J’ai beaucoup aimé sa voix, et puis j’ai voulu savoir qui était Rose, sa petite amie, qui était son meilleur ami, Simon, qui avait réussi à ne pas être appelé. Et j’ai remonté les pages .. Une lecture donc très étrange, mais addictive avec la voix de Clive – qui prédomine, pour moi, toutes les autres. J’avoue que j’ai compris après la décision de l’auteur de nous parler autant de sa famille et du père de Simon, qui l’a pris sous son aile et ensuite, membre du bureau de sélection des armées, ne l’a pas empêché de partir au Vietnam (alors qu’il avait protégé son fils). Mais Clive voulait s’engager. Ne l’oublions pas. Même si on connaît la suite, si on sait aujourd’hui, que cette guerre, était une erreur et qu’elle a coûté la vie à des milliers d’Américains. Un roman donc sur la culpabilité de ceux qui sont restés, sur la douleur d’une mère veuve et qui perd son fils, âgé tout juste de 19 ans, mort à des milliers de kilomètres …
Bruno Veyrès raconte cette Amérique divisée, celle des Généraux qui ont voulu la guerre et y ont envoyé les plus défavorisés ceux qui une fois sorti du lycée n’avaient que l’usine comme avenir. Les privilégiés, étudiants, ont rapidement condamné cette guerre en manifestant. La jeunesse s’est divisée. A leurs retours, ces jeunes hommes étaient insultés, traités de « tueurs d’enfants ». Des jeunes hommes qui n’étaient bon qu’être de la chair à canon. Mais cela a toujours été le cas. Les plus aisés ont toujours échappé à la guerre, ou alors, engagés, ils restaient en arrière. Le Vietnam n’est qu’une énième répétition. Hélas.

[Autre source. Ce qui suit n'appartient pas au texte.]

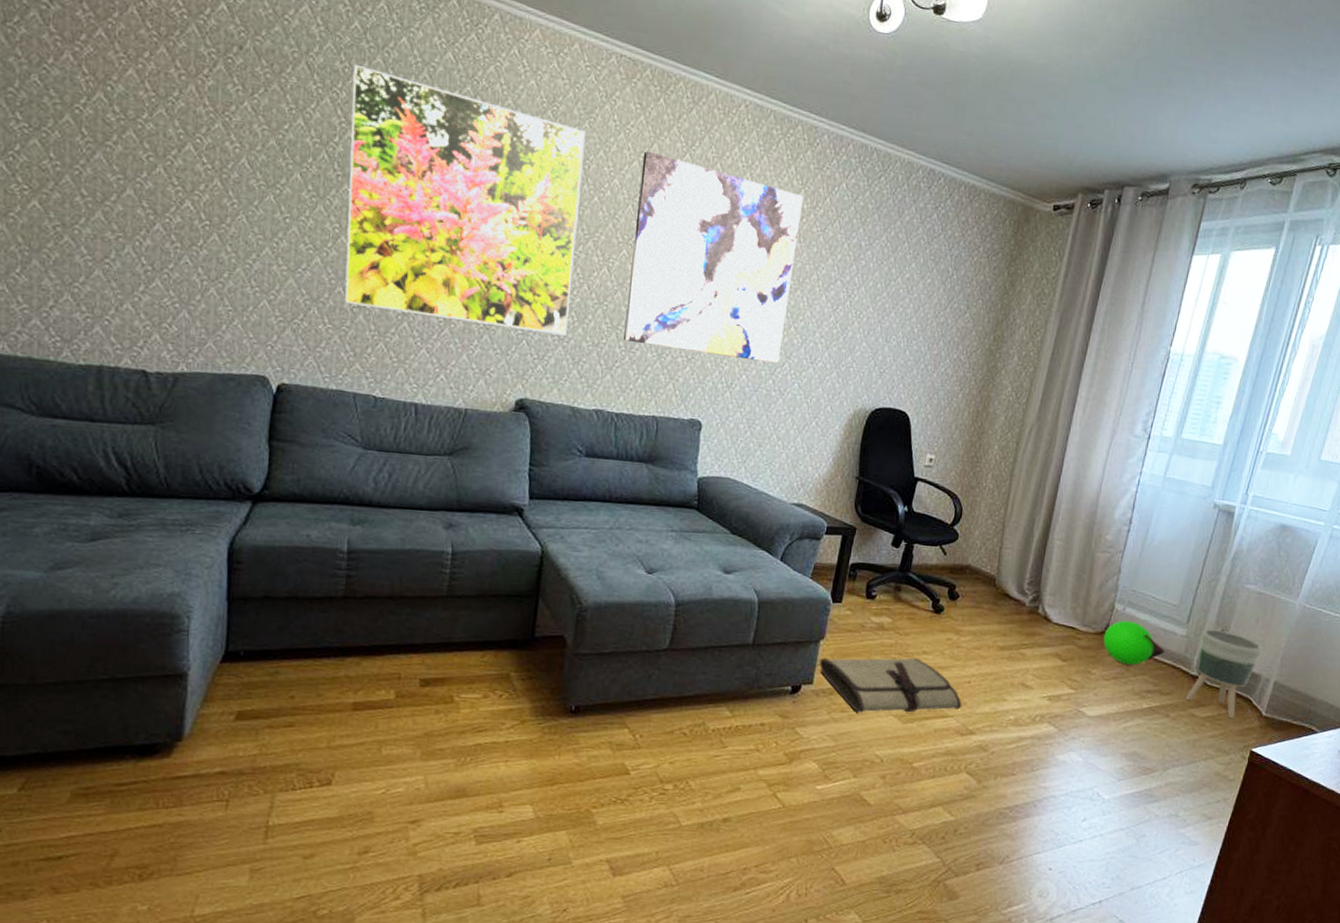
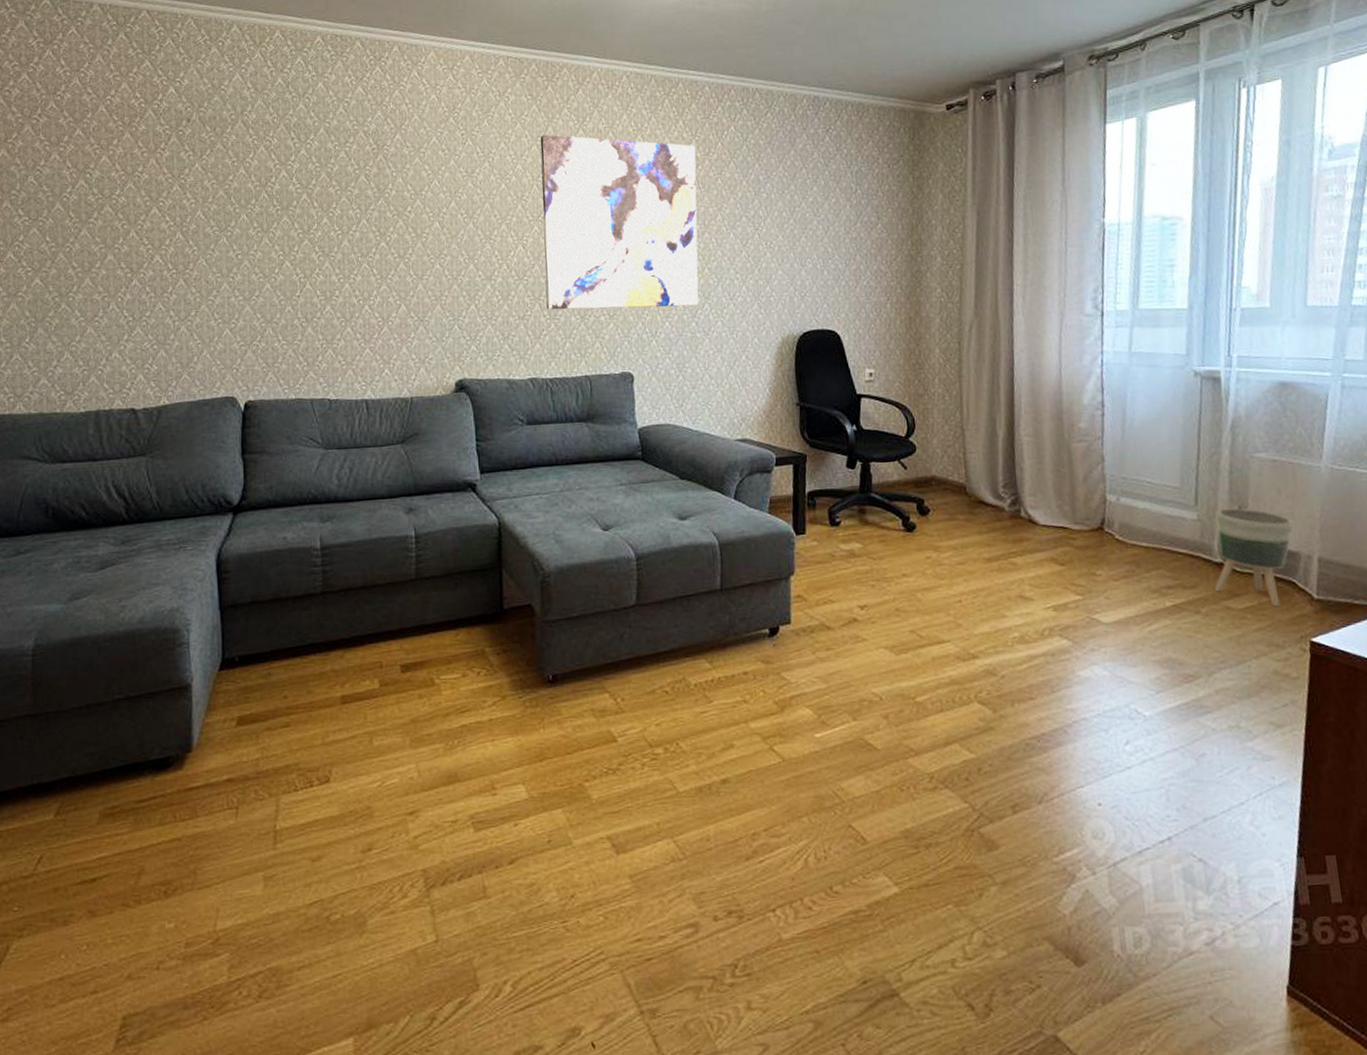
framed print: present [345,64,585,336] -> none [281,113,493,320]
tool roll: present [819,658,962,713] -> none [794,582,958,649]
ball: present [1103,620,1165,665] -> none [1101,511,1178,560]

La voix de Clive a résonné en moi car je me souviens bien de cette foutu guerre en Irak, vingt ans après, qui aura coûté la vie à des milliers de jeunes américains, à nouveau. Une guerre pour de l’or noir et à nouveau la jeunesse pauvre et souvent immigrée qui se retrouve au premier rang. J’avais suivi ce site où chaque jour apparaissait les noms des soldats tombés au combat. Pareil, 18-20 ans, le bac en poche ou aucun diplôme. Ceux qui revenaient étaient aussi mal et le taux de suicide a explosé. Je n’ai jamais réussi à mettre la main sur un documentaire déchirant sur cette jeunesse détruite qui m’avait ému aux larmes.
Revenons au livre, une écriture fluide, des personnages très attachants, il se lit très vite. Une jolie découverte. Pas de misérabilisme. N’hésitez pas, si vous le croisez, à le lire. Et puis ça fait du bien, après une très mauvaise expérience avec un premier roman, de découvrir un nouvel auteur aussi doué ! Et si le roman souffre de quelques écueils (normal, pour un premier roman) il reste un très bon moment de lecture ! Et oui, Le Caribou, c’est un roman français.
♥♥♥
Editions du Toucan, 2019, 352 pages
8 commentaires
Je l’ai déjà vu passer, en effet… vu ce que tu en dis, à noter, et éventuellement à lire quand il sortira en poche..
oui, il peut attendre mais c’est agréable de lire un auteur si prometteur
Une lecture qui a été très marquante pour toi… Elle restera dans les annales, celle-là!
ah oui ! merci ! effectivement, je n’avais jamais abordé un livre de cette manière !
Une lecture non linéaire donc ! Et un roman français ! Et bien pourquoi pas alors ?
oui, un roman français ! un premier roman en plus !
Ah tu me donnes envie! Je note je note 🙂
ah oui ? pour une fois que ça vient de moi !!!!